Depois de vários finos e danças escaldantes,
João já perdera a noção das horas, sentindo o cansaço a
apoderar-se dos seus membros. Uma consequência da falta de sono e
dos remédios que deixara em casa e já lhe faziam falta no
organismo. Tentava livrar-se dela educadamente, não conseguiria sair
dali para lado nenhum, a não ser para a sua cama e dormir. Os
músculos pediam-lhe descanso, mas a Nélia, conseguira finalmente
decorar, era persistente e já bebera demais, o que dificultaria o
problema. Tentou desesperadamente fazer contacto visual com Salvador,
mas o amigo mantinha-se ocupado a trabalhar e parecia não perceber a
angústia de João.
- Podes ir buscar-me outro fino? – pediu-lhe
beijando-o – Tenho de ir à casa de banho, já volto! – saiu
cambaleante em direcção aos wc, dando-lhe a hipótese de fugir
cobardemente.
Pagava a sua conta apressado, quando a viu, a
balouçar num ombro pequeno de uma hippie de saia até aos
pés, que se mantinha de costas. A garganta secou-lhe
automaticamente, o coração batia furioso e descontrolado e as mãos
frouxas deixaram cair o troco que Salvador lhe entregara.
- Então, pá? Está-te a dar uma trombose, ou
quê? – gozou Salvador.
- Quem é aquela? – perguntou furioso.
- Quem? – procurava Salvador com a cabeça,
sem conseguir ver uma mulher que pudesse dar um enfarte a um homem.
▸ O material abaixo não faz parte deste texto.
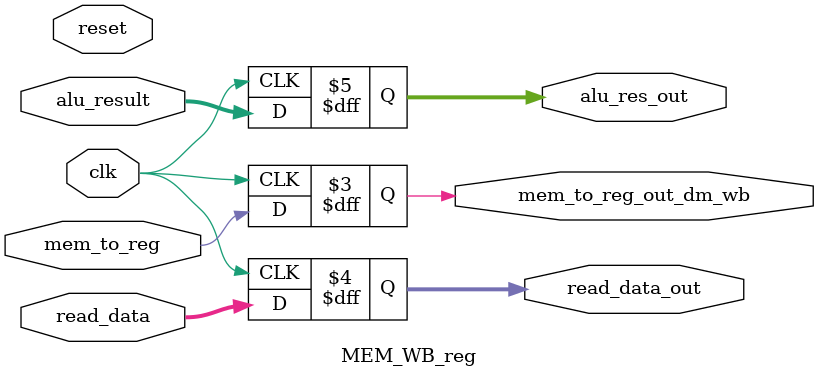
<source format=v>
module MEM_WB_reg(mem_to_reg,alu_result,clk,read_data,mem_to_reg_out_dm_wb,read_data_out,alu_res_out,reset);
  
  input clk, reset;
  input mem_to_reg;
  // input [4:0] write_reg;
  input [31:0] alu_result, read_data;
  output reg mem_to_reg_out_dm_wb;
  output reg [31:0] read_data_out,alu_res_out;
  // output reg [4:0] write_reg_out;
  reg flag_dm_wb;
  always @(posedge reset)
    begin
      flag_dm_wb = 1'b1;
    end
  always@(posedge clk)
    begin
      // reg_write_out<=reg_write;
      mem_to_reg_out_dm_wb<=mem_to_reg;
      read_data_out<=read_data;
      alu_res_out<=alu_result;
      // write_reg_out<=write_reg; 
      
    end
  
  
endmodule
</source>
- Aquela da mala vermelha! – exclamou
demasiado nervoso.
- A Hippie? Sei lá. Mas agora gostas desse
tipo? – questionou preocupado – Acho que é melhor reduzires a
dose dos ansiolíticos. – brincou para desanuviar. Andava a ficar
realmente preocupado com o vício de João pelas drogas que devia
receitar aos outros, não engolir ele próprio desenfreadamente.
- Voltei! – guinchou a loira demasiado perto
dos ouvidos de João, que se sobressaltou com o susto e foi agarrado
possessivamente para mais um beijo escaldante.
- Com licença… - retirou-se Salvador de
mansinho, regressando ao seu trabalho.
João tentava ver onde se tinha metido a
Hippie, engolido pela excitada rapariga, mas sem sucesso. Já se
sentia enojado com tanto fogo despropositado da loira, libertando-se
à força, só depois de a repelir diversas vezes e a trazer de volta
à realidade.
- Chega! – gritou-lhe, libertando-se e
avançando em direcção ao local onde a vira. Procurou por
todos os cantos do Bar, esperou à porta da casa de banho das
mulheres durante algum tempo, na esperança de que estivesse lá
dentro, mas nada. Tinha desaparecido. Arrastou-se para a rua,
respirou fundo, onde estaria ela? A mala vermelha de Isabel…
Agora que já somos namorados oficialmente,
temos de pensar num assunto de extrema importância, João! – disse
muito séria, deixando-o alarmado. Sentou-se para a olhar melhor, ali
deitada na relva de braços atrás da cabeça parecia-lhe a coisa
mais bonita que já vira.
- Diz lá, então. – sorriu-lhe acendendo
um cigarro.
- De que cor é que compro a minha mala? –
continuou séria, a esforçar-se para não se rir – É que vamos
andar sempre juntos, e preciso de saber qual a cor que vai ficar
melhor com as tuas roupas!
- Estás a brincar, ou a falar a sério? –
perguntou meio aparvalhado.
- Palerma!
– disse-lhe rindo agarrada à barriga – Achas mesmo que ia
querer combinar a carteira contigo? Adoro esta, só me separo dela
quando uma de nós morrer! – profetizou, continuando a rir do ar
apalermado com que João tinha ficado.
Precisava respirar ar puro, e depressa.
Levantou-se da cama, já depois de ter tomado os comprimidos de SOS
para os ataques de pânico, mas que ainda não tinham dado sinais de
calmaria no seu organismo descontrolado. Embrulhou-se no edredon e
sentou-se no chão da varanda, obrigando-se a respirar calma e
compassadamente, de olhos fechados. Podia sentir o coração a
martelar nas têmporas, e esforçava-se por tirar aquela imagem da
cabeça. “Não era possível que aquela pessoa andasse com a mala
dela… tinha-a deitado no lixo no ano passado, mas pensando melhor,
os hippies eram estranhos o suficiente para aproveitarem um objecto
do caixote do lixo… Pára!”, berrou a si mesmo em pensamentos.
Encostou a cabeça ao vidro da porta da janela e cantou baixinho uma
lenga lenga da sua avó, esforçando-se por se recordar da letra, até
cair suavemente para o chão e adormecer sob o efeito dos calmantes.